Bei dem zufälligen Zusammentreffen im Februar 2019 habe der Jüngere der beiden "von der ersten bis zur letzten Sekunde" nichts anderes getan als zu deeskalieren und sich zu schützen. Der Angeklagte habe hingegen Streit gesucht. "Er wollte Dampf ablassen", sagte der Vorsitzende Richter. Der 29-Jährige sei bereits seit längerem unzufrieden mit seinen Lebensumständen gewesen. Diese seien von Drogen, Alkohol und Perspektivlosigkeit geprägt gewesen. Er sei "sehr frustriert" gewesen.

19-Jähriger wird beleidigt, dann angegriffen

Der deutsche 19-Jährige, der in der Altenpflege gearbeitet haben und Fan des Berliner Fußballvereins 1. FC Union gewesen sein soll, war mit einem Bekannten unterwegs, als beide auf einem Parkplatz auf den aus Rumänien stammenden Angeklagten trafen. Nach Beleidigungen schubste dieser nach Darstellung des Gerichts den 19-Jährigen. Der Attackierte habe die Arme in Abwehrhaltung genommen und nicht zurückgeschlagen. Kurz darauf sei es dann zu dem Messerangriff gekommen.

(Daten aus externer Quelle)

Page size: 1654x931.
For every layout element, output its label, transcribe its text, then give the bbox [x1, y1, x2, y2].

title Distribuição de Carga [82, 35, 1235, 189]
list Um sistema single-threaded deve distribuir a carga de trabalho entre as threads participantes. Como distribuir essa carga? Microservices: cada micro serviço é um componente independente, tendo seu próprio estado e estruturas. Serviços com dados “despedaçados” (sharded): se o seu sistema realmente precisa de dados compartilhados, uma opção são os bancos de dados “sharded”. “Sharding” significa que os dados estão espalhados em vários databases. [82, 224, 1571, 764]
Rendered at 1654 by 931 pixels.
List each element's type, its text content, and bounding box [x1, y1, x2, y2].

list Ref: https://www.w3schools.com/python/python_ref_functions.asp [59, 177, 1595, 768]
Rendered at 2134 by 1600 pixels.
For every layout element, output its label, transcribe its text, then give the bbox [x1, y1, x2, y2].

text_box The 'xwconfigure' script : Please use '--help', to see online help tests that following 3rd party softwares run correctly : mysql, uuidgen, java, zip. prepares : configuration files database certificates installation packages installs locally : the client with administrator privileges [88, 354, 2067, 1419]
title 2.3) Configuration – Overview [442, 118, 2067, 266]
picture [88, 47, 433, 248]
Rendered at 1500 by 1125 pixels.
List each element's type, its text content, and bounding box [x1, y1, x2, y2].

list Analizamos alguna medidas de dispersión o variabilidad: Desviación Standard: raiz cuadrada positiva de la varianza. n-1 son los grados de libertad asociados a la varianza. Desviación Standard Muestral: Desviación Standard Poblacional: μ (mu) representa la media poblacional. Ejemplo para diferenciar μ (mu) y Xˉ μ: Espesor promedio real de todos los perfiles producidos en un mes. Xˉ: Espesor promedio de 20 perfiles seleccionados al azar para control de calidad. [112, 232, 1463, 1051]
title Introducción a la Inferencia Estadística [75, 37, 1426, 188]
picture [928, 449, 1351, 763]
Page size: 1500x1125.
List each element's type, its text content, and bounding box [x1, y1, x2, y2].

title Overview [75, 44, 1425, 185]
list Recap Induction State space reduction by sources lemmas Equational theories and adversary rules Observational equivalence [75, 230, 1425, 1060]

Der Angeklagte habe "Dominanz um jeden Preis, auch unter Einsatz eines Messers" zeigen wollen, hieß es weiter im Urteil. Aus niederen Beweggründen habe er dem Opfer einen Messerstich seitlich in den Rücken versetzt. Der 19-Jährige starb wenig später. Das Gericht ging von einem bedingten Tötungsvorsatz aus, der Angeklagte hatte hingegen eine Tötungsabsicht zurückgewiesen.

Es gab keine wechselseitigen Beleidigungen

Seine Verteidiger plädierten auf einen Schuldspruch wegen gefährlicher Körperverletzung. Das Gericht folgte im Wesentlichen dem Antrag des Staatsanwalts. Die Version des Angeklagten, es habe wechselseitige Beleidigungen gegeben, sei widerlegt. Seine damalige Alkoholisierung führe nicht zu einer verminderten Schuldfähigkeit.

Der 29-Jährige wurde zudem verurteilt, den Eltern des Getöteten ein Schmerzensgeld in Höhe von insgesamt 70 000 Euro zu zahlen. Die Richter ordneten außerdem an, dass der Angeklagte wegen seiner Alkoholprobleme zunächst in einer Entzugsanstalt untergebracht wird. Das Urteil ist noch nicht rechtskräftig.